The worst was whenever I found myself to be alone. I became a workaholic in hopes that it would make me more worthy to be liberated from my anxiety. I had a few drinks in hopes that my anxiety would become intoxicated by the ethanol. I obsessively ran in hopes that the movement could allow me to outrun my thoughts. I would sit in front of a screen for hours without end in hopes it could numb it away. I would cut my skin in hopes that the pain would make me feel more awake. I indulged in all the food I could get my hands on in hopes that the rush would allow me to forget about it.
I wasn’t wrong in trying to find a way to cope with my anxiety. I wanted to feel a little more alive, perhaps a little bit more happy, just a little more content with myself. No one could blame me for what I did, I’m only human. But, I was wrong. Because in the process of fighting it, hiding from it, from trying to make it disappear, I hurt others in the process.

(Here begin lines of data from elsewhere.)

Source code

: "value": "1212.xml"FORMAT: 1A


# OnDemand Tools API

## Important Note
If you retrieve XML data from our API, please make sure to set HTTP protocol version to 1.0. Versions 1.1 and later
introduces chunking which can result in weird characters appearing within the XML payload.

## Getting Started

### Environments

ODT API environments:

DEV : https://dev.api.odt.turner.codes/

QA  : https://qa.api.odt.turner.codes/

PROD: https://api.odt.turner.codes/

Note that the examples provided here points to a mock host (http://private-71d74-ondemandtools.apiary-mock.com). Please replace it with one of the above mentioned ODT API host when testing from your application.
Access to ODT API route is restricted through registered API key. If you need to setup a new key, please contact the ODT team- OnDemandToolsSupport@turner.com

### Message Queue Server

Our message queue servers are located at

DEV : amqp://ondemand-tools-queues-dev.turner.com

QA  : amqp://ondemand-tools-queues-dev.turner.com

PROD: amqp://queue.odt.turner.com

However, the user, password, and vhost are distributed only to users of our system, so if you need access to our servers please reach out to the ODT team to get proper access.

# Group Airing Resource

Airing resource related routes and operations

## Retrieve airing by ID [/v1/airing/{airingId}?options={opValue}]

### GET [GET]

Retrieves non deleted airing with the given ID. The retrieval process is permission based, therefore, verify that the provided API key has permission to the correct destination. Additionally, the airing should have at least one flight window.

While I was busy overworking, I forgot to give my mom a call. When I was busy drinking, I would forget the assignments that I had due the next day. When I was busy overly working out, I forgot that my best friend had asked me to go out with her. I spent hours in front of a screen, and I would forget to spend hours with my family instead. When I was searching for a fix while cutting my skin, I never realized how much my niece needed me instead. While I was busy indulging in food, I never saw how much I was hurting myself.
We allow our minds to get the better of us. We jump from habit to habit, in hopes to find our way back to our true selves. The worst part? Once you take a peek at how to liberate yourself from the chains of your anxiety, you decide to stay in the comfort of what has now become well-known. We become mindless of our words, actions, thoughts. But let me tell you, it doesn’t have to be this way.
You don’t have to spend years of your life trying to run away from it. You don’t have to spend hundreds of dollars trying to hide it. You don’t have to lose yourself to try to find yourself. It’s not just about taking a breath and getting over it. It’s about looking up, seeing, listening, feeling…experiencing. It’s about being present and allowing your sober self to process the emotions and thoughts that you’ve been trying to avoid.
It will be hard, you’ll hate every second of it, and you’ll go back to what feels comfortable because as humans, we fear uncertainty. And you’ll do this the next day, and the next day, and the next day, until you don’t. I can almost promise you that step by step, you’ll begin to recognize what life really is.
And what better way to liberate ourselves from all the pain and suffering of life than to just be life. And no, living will never be as easy as saying “just live.” But we were born to be alive, we were made to be awake…so, don’t let your anxiety take that away.
Just watch how the old caterpillar painfully breaks out of its comfortable cocoon to laboriously transform into something much more…it’s just part of the journey.